Boundary labeling items:
····················

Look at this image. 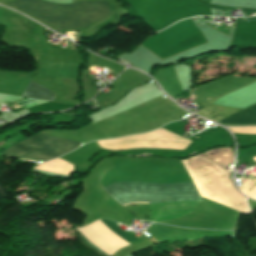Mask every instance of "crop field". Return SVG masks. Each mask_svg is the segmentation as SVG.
I'll return each mask as SVG.
<instances>
[{
    "mask_svg": "<svg viewBox=\"0 0 256 256\" xmlns=\"http://www.w3.org/2000/svg\"><path fill=\"white\" fill-rule=\"evenodd\" d=\"M110 195L119 191H142L155 193H174V192H191L197 191L192 182L174 183V184H150L139 182H118L103 188ZM141 192H119L112 195L121 205L144 201L149 204L170 203L183 201L203 200L198 192L192 193H174V194H155ZM202 201L183 202L170 204L150 205L151 216L154 222L176 219L184 214L191 213ZM143 203L135 202L130 204ZM127 204V205H130ZM125 206V205H124Z\"/></svg>",
    "mask_w": 256,
    "mask_h": 256,
    "instance_id": "8a807250",
    "label": "crop field"
},
{
    "mask_svg": "<svg viewBox=\"0 0 256 256\" xmlns=\"http://www.w3.org/2000/svg\"><path fill=\"white\" fill-rule=\"evenodd\" d=\"M9 4L58 30L88 28L111 14L108 2L52 4L44 0H18Z\"/></svg>",
    "mask_w": 256,
    "mask_h": 256,
    "instance_id": "ac0d7876",
    "label": "crop field"
},
{
    "mask_svg": "<svg viewBox=\"0 0 256 256\" xmlns=\"http://www.w3.org/2000/svg\"><path fill=\"white\" fill-rule=\"evenodd\" d=\"M81 144L83 143L38 133L7 148L2 155L41 163L70 152Z\"/></svg>",
    "mask_w": 256,
    "mask_h": 256,
    "instance_id": "34b2d1b8",
    "label": "crop field"
},
{
    "mask_svg": "<svg viewBox=\"0 0 256 256\" xmlns=\"http://www.w3.org/2000/svg\"><path fill=\"white\" fill-rule=\"evenodd\" d=\"M219 123L228 125L256 124V104L225 117Z\"/></svg>",
    "mask_w": 256,
    "mask_h": 256,
    "instance_id": "412701ff",
    "label": "crop field"
},
{
    "mask_svg": "<svg viewBox=\"0 0 256 256\" xmlns=\"http://www.w3.org/2000/svg\"><path fill=\"white\" fill-rule=\"evenodd\" d=\"M22 97L54 101V93L32 81L28 83Z\"/></svg>",
    "mask_w": 256,
    "mask_h": 256,
    "instance_id": "f4fd0767",
    "label": "crop field"
},
{
    "mask_svg": "<svg viewBox=\"0 0 256 256\" xmlns=\"http://www.w3.org/2000/svg\"><path fill=\"white\" fill-rule=\"evenodd\" d=\"M100 221L103 222L105 225H107L110 229H112L114 232H116L118 235H120L123 239H125L130 244L135 243V242H139L138 239H136L135 237H133L129 233L121 230L120 227L115 222H113L111 220H105V219H102ZM78 234L82 239H84L88 244H90L92 247H94L96 250H98L104 256H109L105 252H103L101 249H99L96 245H94L92 242H90L87 238H85L83 235H81L79 232H78Z\"/></svg>",
    "mask_w": 256,
    "mask_h": 256,
    "instance_id": "dd49c442",
    "label": "crop field"
},
{
    "mask_svg": "<svg viewBox=\"0 0 256 256\" xmlns=\"http://www.w3.org/2000/svg\"><path fill=\"white\" fill-rule=\"evenodd\" d=\"M11 106H13V107L17 108L14 104H11Z\"/></svg>",
    "mask_w": 256,
    "mask_h": 256,
    "instance_id": "e52e79f7",
    "label": "crop field"
},
{
    "mask_svg": "<svg viewBox=\"0 0 256 256\" xmlns=\"http://www.w3.org/2000/svg\"><path fill=\"white\" fill-rule=\"evenodd\" d=\"M246 256H253V255H249V254H247Z\"/></svg>",
    "mask_w": 256,
    "mask_h": 256,
    "instance_id": "d8731c3e",
    "label": "crop field"
}]
</instances>
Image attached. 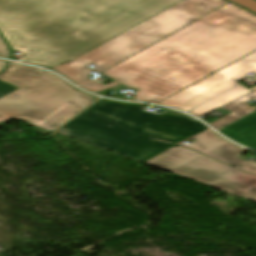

····················

*Problem requirements*
Select every line in the entries above that contains the string "rule", and copy each such line.

*Solution to this exercise*
    "mask_svg": "<svg viewBox=\"0 0 256 256\" xmlns=\"http://www.w3.org/2000/svg\"><path fill=\"white\" fill-rule=\"evenodd\" d=\"M110 195L119 191H142L155 193H174V192H191L197 191L192 182L174 183V184H150L139 182H118L103 188ZM141 192H119L112 195L121 205L144 201L149 204L170 203L183 201L203 200L198 192L192 193H174V194H155ZM202 201L183 202L170 204L150 205L151 216L154 222L176 219L184 214L191 213ZM143 203L135 202L130 204ZM127 204V205H130ZM125 206V205H124Z\"/></svg>",
    "mask_svg": "<svg viewBox=\"0 0 256 256\" xmlns=\"http://www.w3.org/2000/svg\"><path fill=\"white\" fill-rule=\"evenodd\" d=\"M9 4L58 30L88 28L111 14L108 2L52 4L44 0H18Z\"/></svg>",
    "mask_svg": "<svg viewBox=\"0 0 256 256\" xmlns=\"http://www.w3.org/2000/svg\"><path fill=\"white\" fill-rule=\"evenodd\" d=\"M81 144L83 143L38 133L7 148L2 155L41 163L70 152Z\"/></svg>",
    "mask_svg": "<svg viewBox=\"0 0 256 256\" xmlns=\"http://www.w3.org/2000/svg\"><path fill=\"white\" fill-rule=\"evenodd\" d=\"M219 123L228 125L256 124V104L225 117Z\"/></svg>",
    "mask_svg": "<svg viewBox=\"0 0 256 256\" xmlns=\"http://www.w3.org/2000/svg\"><path fill=\"white\" fill-rule=\"evenodd\" d=\"M22 97L54 101V93L32 81L28 83Z\"/></svg>",
    "mask_svg": "<svg viewBox=\"0 0 256 256\" xmlns=\"http://www.w3.org/2000/svg\"><path fill=\"white\" fill-rule=\"evenodd\" d=\"M100 221L103 222L105 225H107L110 229H112L114 232H116L118 235H120L123 239H125L130 244L135 243V242H139L138 239H136L135 237H133L129 233L121 230L120 227L115 222H113L111 220H105V219H102ZM78 234L82 239H84L88 244H90L92 247H94L96 250H98L104 256H109L105 252H103L101 249H99L96 245H94L92 242H90L87 238H85L83 235H81L79 232H78Z\"/></svg>",
    "mask_svg": "<svg viewBox=\"0 0 256 256\" xmlns=\"http://www.w3.org/2000/svg\"><path fill=\"white\" fill-rule=\"evenodd\" d=\"M11 106H13V107L17 108L14 104H11Z\"/></svg>",
    "mask_svg": "<svg viewBox=\"0 0 256 256\" xmlns=\"http://www.w3.org/2000/svg\"><path fill=\"white\" fill-rule=\"evenodd\" d=\"M246 256H253V255H249V254H247Z\"/></svg>",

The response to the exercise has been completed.